“I am the Lord; I have called you in righteousness; I will take you by the hand and keep you; I will give you as a covenant for the people, a light for the nations, to open the eyes that are blind, to bring out the prisoners from the dungeon, from the prison those who sit in darkness.” (ESV – Read the chapter)
Israel was always intended to serve as an invitation to the rest of the world to come and be a part of the people of God. They were to be a light for the nations. Unfortunately, they never quite managed to do that with anything resembling consistency. They got close under David and Solomon, but never other than that.
By the time Isaiah was serving as a prophet, the people tended to look at other nations as the enemy with themselves as the singular bearers of the favor of God. They saw themselves as the guardians of a sacred way of life that needed to be protected from the outside world rather than shared with it.
Isaiah, however proclaimed another way.
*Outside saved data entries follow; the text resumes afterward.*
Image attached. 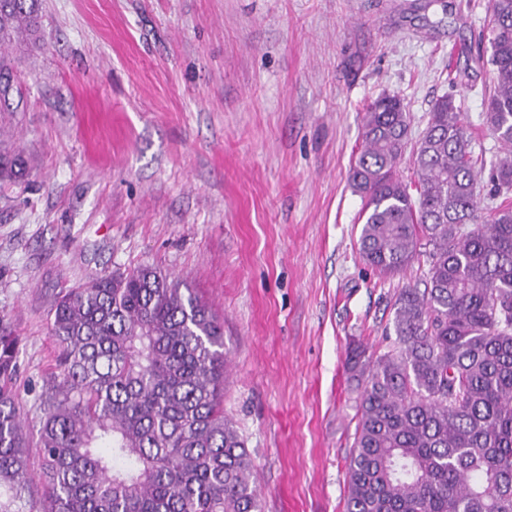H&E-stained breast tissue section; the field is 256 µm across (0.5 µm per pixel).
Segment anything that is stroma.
Returning <instances> with one entry per match:
<instances>
[{"mask_svg": "<svg viewBox=\"0 0 512 512\" xmlns=\"http://www.w3.org/2000/svg\"><path fill=\"white\" fill-rule=\"evenodd\" d=\"M490 22L489 0H43L21 109L0 114L25 162L0 179V321L20 338L28 434L54 300L150 265L224 322V413L262 512H345L346 348L392 349L395 297L426 276L380 277L359 253L364 109L401 95L418 133L453 95L492 157Z\"/></svg>", "mask_w": 512, "mask_h": 512, "instance_id": "stroma-1", "label": "stroma"}]
</instances>
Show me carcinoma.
I'll use <instances>...</instances> for the list:
<instances>
[{
	"mask_svg": "<svg viewBox=\"0 0 512 512\" xmlns=\"http://www.w3.org/2000/svg\"><path fill=\"white\" fill-rule=\"evenodd\" d=\"M484 122L501 144L480 195L470 127L453 97L433 104L412 153L403 100L366 108L349 181L365 201V263L395 277L428 266L426 288L397 293L396 347L349 345L360 417L346 512H512V0H490ZM40 45L41 0H0V47ZM14 61L0 50V113ZM0 153V178L22 174ZM489 211L485 217L483 211ZM59 373L41 399L39 479L49 512H261L253 461L224 416V326L190 288L152 266L103 274L50 311ZM19 340L0 325V484L21 489L30 437L11 381Z\"/></svg>",
	"mask_w": 512,
	"mask_h": 512,
	"instance_id": "1",
	"label": "carcinoma"
}]
</instances>
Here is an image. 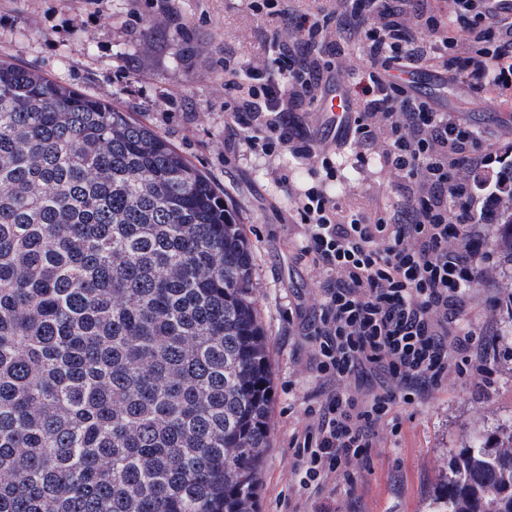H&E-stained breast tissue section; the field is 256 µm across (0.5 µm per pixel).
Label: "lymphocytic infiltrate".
Segmentation results:
<instances>
[{
    "label": "lymphocytic infiltrate",
    "instance_id": "1",
    "mask_svg": "<svg viewBox=\"0 0 512 512\" xmlns=\"http://www.w3.org/2000/svg\"><path fill=\"white\" fill-rule=\"evenodd\" d=\"M246 6L260 19H292L290 35L271 40L265 64L224 58V86L236 93L224 109L247 130V151L264 160L288 151L335 178L333 160L296 115L322 97L338 63L340 51L326 39L332 24L371 65L355 80L354 139L403 179L400 209L372 219L340 222L335 195L322 188L296 201L300 257L322 278L312 305L297 312L313 402L293 438L290 512H331L327 488L354 485L355 462L379 446L377 427L397 403H422L451 378L508 356L474 342L464 319L474 284L496 270L485 245L489 214H474L473 204L497 158L478 128L387 73L415 70L441 47L457 81L511 89L512 16L491 0H451L444 18L425 0H337L328 13L294 17L285 0Z\"/></svg>",
    "mask_w": 512,
    "mask_h": 512
}]
</instances>
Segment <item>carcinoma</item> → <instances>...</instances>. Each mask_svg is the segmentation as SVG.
Wrapping results in <instances>:
<instances>
[{
	"label": "carcinoma",
	"instance_id": "cac0c4a2",
	"mask_svg": "<svg viewBox=\"0 0 512 512\" xmlns=\"http://www.w3.org/2000/svg\"><path fill=\"white\" fill-rule=\"evenodd\" d=\"M271 403L220 193L147 124L1 59L0 512H258ZM427 512H512V412Z\"/></svg>",
	"mask_w": 512,
	"mask_h": 512
}]
</instances>
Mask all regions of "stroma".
<instances>
[{"label":"stroma","mask_w":512,"mask_h":512,"mask_svg":"<svg viewBox=\"0 0 512 512\" xmlns=\"http://www.w3.org/2000/svg\"><path fill=\"white\" fill-rule=\"evenodd\" d=\"M276 26L251 15L244 0H0V58L106 100L150 125L220 191L253 252L257 317L272 368L271 446L262 468L259 512H289L292 439L312 389L307 348L296 309L310 305L319 274L299 260L302 236L295 195L316 179L305 161L285 152L254 159L224 102V57L266 61ZM442 111L484 131L490 149L512 143V103L485 90L448 81L438 90ZM346 161L329 188L341 220L395 209L400 177L380 164ZM289 175L290 188L280 184ZM512 268L476 287L466 316L483 333L504 330V310L489 314L490 298H507ZM512 411V361H501L483 387L465 379L427 401L394 408L382 423V443L358 461L355 488L337 486L336 512H424L450 449L471 426Z\"/></svg>","instance_id":"35a3bbf8"}]
</instances>
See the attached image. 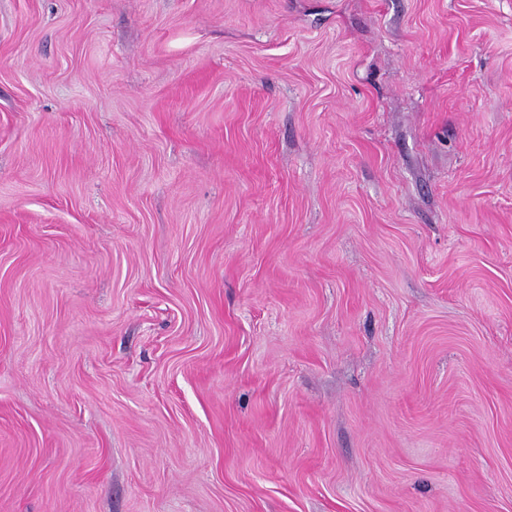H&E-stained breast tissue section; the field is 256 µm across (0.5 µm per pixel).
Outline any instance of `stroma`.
<instances>
[{"mask_svg": "<svg viewBox=\"0 0 512 512\" xmlns=\"http://www.w3.org/2000/svg\"><path fill=\"white\" fill-rule=\"evenodd\" d=\"M0 512H512V0H0Z\"/></svg>", "mask_w": 512, "mask_h": 512, "instance_id": "35a3bbf8", "label": "stroma"}]
</instances>
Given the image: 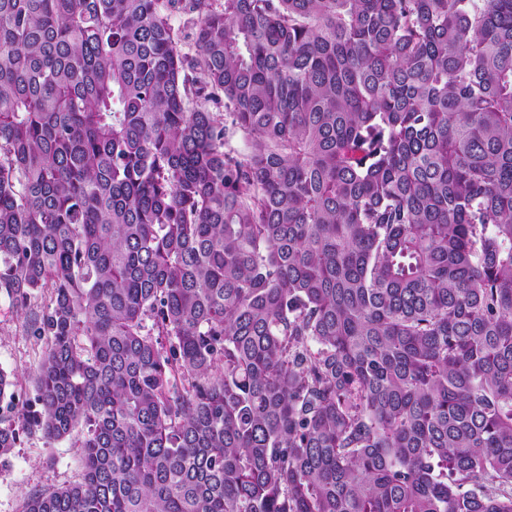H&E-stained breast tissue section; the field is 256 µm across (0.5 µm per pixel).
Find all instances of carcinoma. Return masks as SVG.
Here are the masks:
<instances>
[{
	"label": "carcinoma",
	"mask_w": 512,
	"mask_h": 512,
	"mask_svg": "<svg viewBox=\"0 0 512 512\" xmlns=\"http://www.w3.org/2000/svg\"><path fill=\"white\" fill-rule=\"evenodd\" d=\"M178 2L0 0L19 512H512V0ZM23 318L13 311L8 300L0 297V369L16 374L22 384L21 401L34 395L31 373L36 369L44 347V339L28 336ZM0 469V512H19L22 495L62 487L79 479L82 451L70 440L48 442L40 433L22 434Z\"/></svg>",
	"instance_id": "obj_1"
}]
</instances>
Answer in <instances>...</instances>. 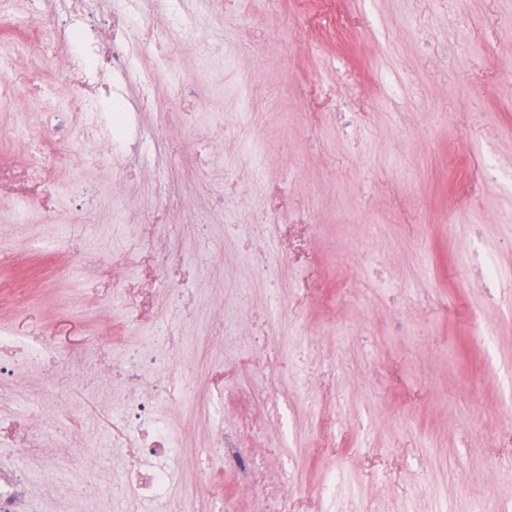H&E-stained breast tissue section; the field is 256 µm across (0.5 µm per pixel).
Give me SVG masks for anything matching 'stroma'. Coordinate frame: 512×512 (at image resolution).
I'll use <instances>...</instances> for the list:
<instances>
[{
	"mask_svg": "<svg viewBox=\"0 0 512 512\" xmlns=\"http://www.w3.org/2000/svg\"><path fill=\"white\" fill-rule=\"evenodd\" d=\"M128 5L170 33L140 61L168 79L125 101L132 140L163 125L181 147L113 162L65 153L68 60L28 54L34 0L0 9V80L37 69L43 97L0 95V333L80 357L0 374V420L34 428L0 445L30 512H512V0ZM150 347L193 398L158 392L159 365L129 393L126 354ZM132 395L176 440L162 505L124 449H92ZM228 437L258 484L223 467Z\"/></svg>",
	"mask_w": 512,
	"mask_h": 512,
	"instance_id": "stroma-1",
	"label": "stroma"
}]
</instances>
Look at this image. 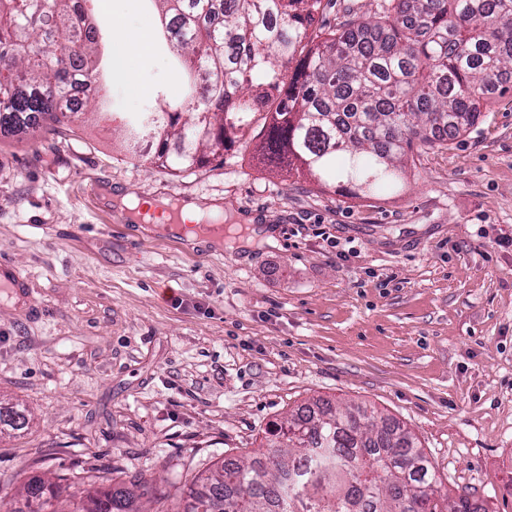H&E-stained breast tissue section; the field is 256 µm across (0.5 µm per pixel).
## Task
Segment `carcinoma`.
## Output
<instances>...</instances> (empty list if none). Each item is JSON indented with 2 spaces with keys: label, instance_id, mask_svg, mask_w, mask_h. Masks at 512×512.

He proclaimed the coming of God’s Messiah, God’s servant, who would right all wrongs, bring justice to the downtrodden, and righteousness to the faithful. He would lift the people up out of their miserable estates and establish the permanent kingdom of God which would reign over all other kingdoms.
This got them very excited. In fact they got so excited they forgot to listen to the next part. God’s Messiah would serve as the light to the nations the people were always intended to be. He was not going to be a Messiah for Israel alone, but for all the world. He would open the doors to the kingdom to all those who would desire to enter whether they were a part of the physical people of Israel or not. When Jesus arrived on the scene and started teaching and behaving in perfect harmony with Isaiah’s message, the people rejected Him and rejected God along the way. This was too far outside the boundaries of their imagination to handle. They had so misunderstood Isaiah for so long that when the truth was revealed to them, they couldn’t accept it.
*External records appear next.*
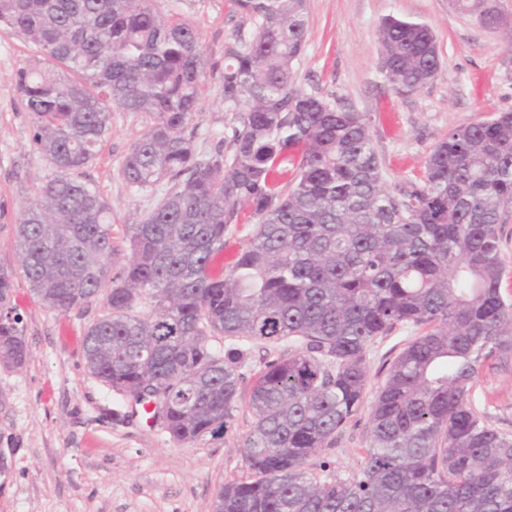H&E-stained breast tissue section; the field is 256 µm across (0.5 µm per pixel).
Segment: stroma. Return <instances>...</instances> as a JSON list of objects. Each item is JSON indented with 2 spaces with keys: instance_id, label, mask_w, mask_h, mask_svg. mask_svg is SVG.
I'll return each mask as SVG.
<instances>
[{
  "instance_id": "1",
  "label": "stroma",
  "mask_w": 512,
  "mask_h": 512,
  "mask_svg": "<svg viewBox=\"0 0 512 512\" xmlns=\"http://www.w3.org/2000/svg\"><path fill=\"white\" fill-rule=\"evenodd\" d=\"M499 24L458 12L451 0H307L306 47L294 62L297 86L368 116L384 186L397 194L418 184L425 162L450 130L512 111V0H486ZM163 17L194 26L204 53L197 114L190 124L199 152L213 150L233 121L224 109V48L249 31L233 0H154ZM427 23L442 73L418 92L396 96L378 72L377 26L386 15ZM34 46L0 25V200L21 208L52 174L30 141L31 118L14 86L16 70L37 58ZM149 115L113 108L111 129L82 179L112 210V236L124 263L129 224L162 199L166 187H131L122 174ZM15 272L12 303L21 314L28 357L0 368V512H215L224 483L248 476L242 450L252 430L248 400L260 370L288 356L287 343L249 346L240 398L224 433L190 445L174 442L141 406L104 386L85 368L87 327L103 300L59 313L46 308L20 278L12 225L0 226V269ZM397 327L367 354L365 403H372L395 357L417 336ZM475 410L512 435V362L488 361L471 384ZM360 411L333 447L313 457L342 477L364 466L370 433Z\"/></svg>"
}]
</instances>
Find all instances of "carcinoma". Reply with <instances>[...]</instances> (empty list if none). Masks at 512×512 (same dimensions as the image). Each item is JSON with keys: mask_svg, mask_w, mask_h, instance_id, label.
Wrapping results in <instances>:
<instances>
[{"mask_svg": "<svg viewBox=\"0 0 512 512\" xmlns=\"http://www.w3.org/2000/svg\"><path fill=\"white\" fill-rule=\"evenodd\" d=\"M249 20L224 51V141L199 155L188 131L200 105L196 29L151 0H0V23L44 60L19 68L31 146L53 168L15 211L23 276L47 308L69 312L110 285L86 330L88 371L138 405L174 442L224 432L239 399L246 342H288L252 388L243 457L252 477L224 484L215 512H512V435L470 400L488 360L512 351L501 294L504 206L512 204V112L452 129L421 182L384 188L369 118L295 85L307 0H234ZM480 0H455L492 23ZM378 70L404 97L434 81L431 28L393 16L377 27ZM151 125L123 164L140 190L171 186L129 225L114 268L112 212L79 179L110 130V108ZM249 206L256 217L228 273L209 274ZM14 276L0 270V367L27 358ZM403 325L427 331L391 364L369 406L360 473L322 475L310 460L363 407L366 353ZM222 335L224 350L208 338Z\"/></svg>", "mask_w": 512, "mask_h": 512, "instance_id": "cac0c4a2", "label": "carcinoma"}]
</instances>
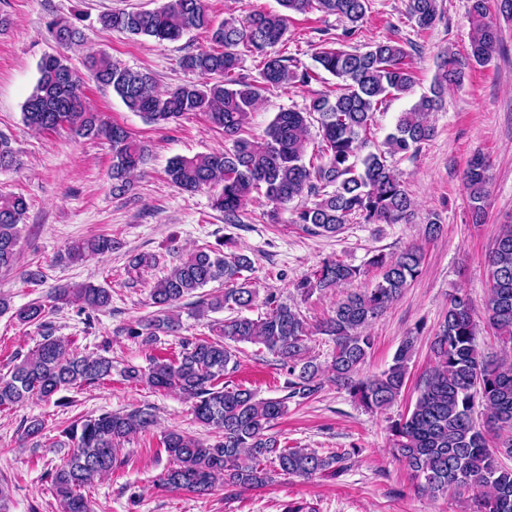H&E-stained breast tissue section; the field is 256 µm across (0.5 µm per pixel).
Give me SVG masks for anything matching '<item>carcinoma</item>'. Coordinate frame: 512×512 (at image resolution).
I'll return each instance as SVG.
<instances>
[{
    "label": "carcinoma",
    "mask_w": 512,
    "mask_h": 512,
    "mask_svg": "<svg viewBox=\"0 0 512 512\" xmlns=\"http://www.w3.org/2000/svg\"><path fill=\"white\" fill-rule=\"evenodd\" d=\"M473 26L469 59L488 64L497 51L499 33L487 0H470ZM277 11L256 10L242 22L229 19L214 24L205 0H164L154 10H115L101 15L109 29L174 42L188 31L207 34L209 46L181 59L184 69L206 79L159 91L153 75L122 68L99 53L88 58L92 79L112 88L127 109L146 121L169 124L187 114H201L224 130L233 142L224 152L176 156L169 161L170 181L186 191L221 186L212 207L224 213L228 224L240 223V213L252 193H263L271 209L263 216L276 222L278 209L297 199L308 203L294 211V223L311 235H335L351 217L364 224H399L413 208L403 181L387 164L386 155H413L433 136L429 113L437 110L448 85L464 77L463 64L448 56L440 65L430 90L398 117L385 145L387 153L367 150L374 112L390 97L412 90L415 76L410 53L398 38L375 41L365 49H344L338 39L325 42L315 57L324 71L343 81L333 93L310 99L301 110L276 114L265 135L244 138L253 110L266 89L307 85L316 77L309 69L291 68L290 59L270 55L280 43L290 14L321 12L342 17L348 27L343 37L359 34L369 0H278ZM406 14L421 31L432 28L440 16L438 0H407ZM54 41L67 46L85 38L84 29L66 21H52ZM264 57L261 82L237 74L242 55ZM84 82L57 55L45 56L39 78L23 105V119L37 132L64 126L80 138L108 141L112 148V193L125 194L131 174L147 164L149 150L125 127L104 122L85 109ZM319 125L318 153L306 157L312 122ZM20 165L8 140L0 137V169ZM489 183L488 163L473 157L464 172L471 221L485 218ZM19 194H0V269H12L19 258L20 224L27 212ZM112 237L101 235L69 247L65 259L78 261L112 251ZM422 248L411 245L396 255L379 253L370 265L381 270V280L362 291L351 292L336 303L316 329L300 311L273 293L264 298V318L242 315L252 308L259 292L243 272L253 261L244 251L229 257L215 248H199L188 254L151 289L154 310L125 328L132 338L147 345L162 336H178L181 321L177 309L187 297L212 282L224 287L199 296L194 312L204 316L224 309L237 313L218 323L216 337H183L174 359H152L142 369L128 365L121 377L146 382L159 391L177 390L192 403L195 420L219 437L204 443L178 430H168L161 444L169 466L159 476L161 487L199 495L218 484L259 488L281 475L309 479L317 474L336 476L345 469L350 452L343 449L322 456L306 448L281 445L272 429L287 411L291 398L308 399L321 390V368L309 356L313 331L331 338L335 345L329 371L336 385L369 410L390 406L406 386L408 364L415 352L420 328L410 331L397 348L391 365L375 376L361 375L372 349L367 333L414 281L423 264ZM489 295L486 318L505 344H512V224L502 225L487 258ZM361 270L338 259H325L307 276L294 283L301 298L339 288L358 277ZM53 303L79 304V311L95 313L111 302L110 292L91 283L58 288ZM11 311L0 298V315ZM13 312V311H11ZM23 323L44 326L46 306L32 303L13 312ZM476 322L470 298L455 292L448 297V311L430 342L434 364L423 374L413 409L390 423L395 455L418 480V489L436 497L450 488L472 491L469 512H512V467L499 454L512 455V357L487 360L475 344ZM239 343L258 344L277 358L288 375L289 394L284 398H259L241 385L229 387L224 375L238 365ZM9 374L0 376V411L24 405L30 399L64 398L59 393L112 379V358L80 355L69 341L48 332L36 348L15 357ZM484 418L477 422L476 407ZM156 423L148 408L128 412H103L71 423L62 430L73 448L69 461L51 473V484L66 512H90L82 489L104 478L117 466V445Z\"/></svg>",
    "instance_id": "obj_1"
}]
</instances>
Today, the church stands as the spiritual Israel. We are to be the light for the nations. We are to be a place where everyone not only can come and connect with their Savior, but where they indeed desire to come. We exist in order to proclaim the kingdom of God to the world and invite them in to be a part of it.
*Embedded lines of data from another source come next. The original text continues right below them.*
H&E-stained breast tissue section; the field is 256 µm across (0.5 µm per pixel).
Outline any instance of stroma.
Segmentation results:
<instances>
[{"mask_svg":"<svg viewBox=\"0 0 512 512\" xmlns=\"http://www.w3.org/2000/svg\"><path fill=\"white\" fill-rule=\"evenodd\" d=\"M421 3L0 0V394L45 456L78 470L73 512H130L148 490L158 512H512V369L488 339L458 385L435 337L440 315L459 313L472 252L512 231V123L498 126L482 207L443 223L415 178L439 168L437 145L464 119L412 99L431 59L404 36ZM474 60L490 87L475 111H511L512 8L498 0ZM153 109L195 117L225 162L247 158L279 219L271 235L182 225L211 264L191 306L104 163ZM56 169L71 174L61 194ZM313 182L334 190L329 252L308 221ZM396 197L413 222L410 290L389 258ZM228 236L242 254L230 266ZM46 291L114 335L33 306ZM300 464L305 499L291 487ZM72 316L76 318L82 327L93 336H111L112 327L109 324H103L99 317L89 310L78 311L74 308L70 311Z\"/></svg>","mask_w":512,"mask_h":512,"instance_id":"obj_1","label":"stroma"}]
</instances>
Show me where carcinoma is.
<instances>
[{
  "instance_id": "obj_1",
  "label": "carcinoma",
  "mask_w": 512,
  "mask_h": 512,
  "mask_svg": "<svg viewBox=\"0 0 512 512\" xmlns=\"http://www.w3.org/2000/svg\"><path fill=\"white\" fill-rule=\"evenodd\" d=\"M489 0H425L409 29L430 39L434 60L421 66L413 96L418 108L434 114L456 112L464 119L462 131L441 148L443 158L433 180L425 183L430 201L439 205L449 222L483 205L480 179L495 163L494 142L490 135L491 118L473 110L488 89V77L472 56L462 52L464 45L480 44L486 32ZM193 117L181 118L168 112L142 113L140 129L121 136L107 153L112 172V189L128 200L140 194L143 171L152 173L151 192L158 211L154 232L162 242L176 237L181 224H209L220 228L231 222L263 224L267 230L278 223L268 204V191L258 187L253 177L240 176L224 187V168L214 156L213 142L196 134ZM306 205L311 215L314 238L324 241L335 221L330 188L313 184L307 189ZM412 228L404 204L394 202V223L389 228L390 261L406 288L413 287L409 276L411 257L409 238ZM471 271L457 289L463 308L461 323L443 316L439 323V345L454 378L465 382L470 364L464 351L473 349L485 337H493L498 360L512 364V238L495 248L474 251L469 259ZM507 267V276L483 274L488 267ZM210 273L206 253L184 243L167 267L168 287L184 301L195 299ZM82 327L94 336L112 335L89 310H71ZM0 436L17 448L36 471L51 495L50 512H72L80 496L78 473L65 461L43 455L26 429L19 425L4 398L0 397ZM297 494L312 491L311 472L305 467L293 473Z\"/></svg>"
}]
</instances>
Sometimes, though, just like the nation of Israel, we forget this. We instead follow in their example of turning inward to protect our way of life rather than boldly sharing it. We make our churches hostile and unwelcoming to outsiders. We create our own language and culture that is so totally foreign to them that they are neither capable nor desiring of being a part of it. Friends, this should not be. The church was made for the world. If we are not for the world, then we are not being the church. Let us make sure we are following in the path of the Jesus we profess to serve and be the light to the nations we were designed to be.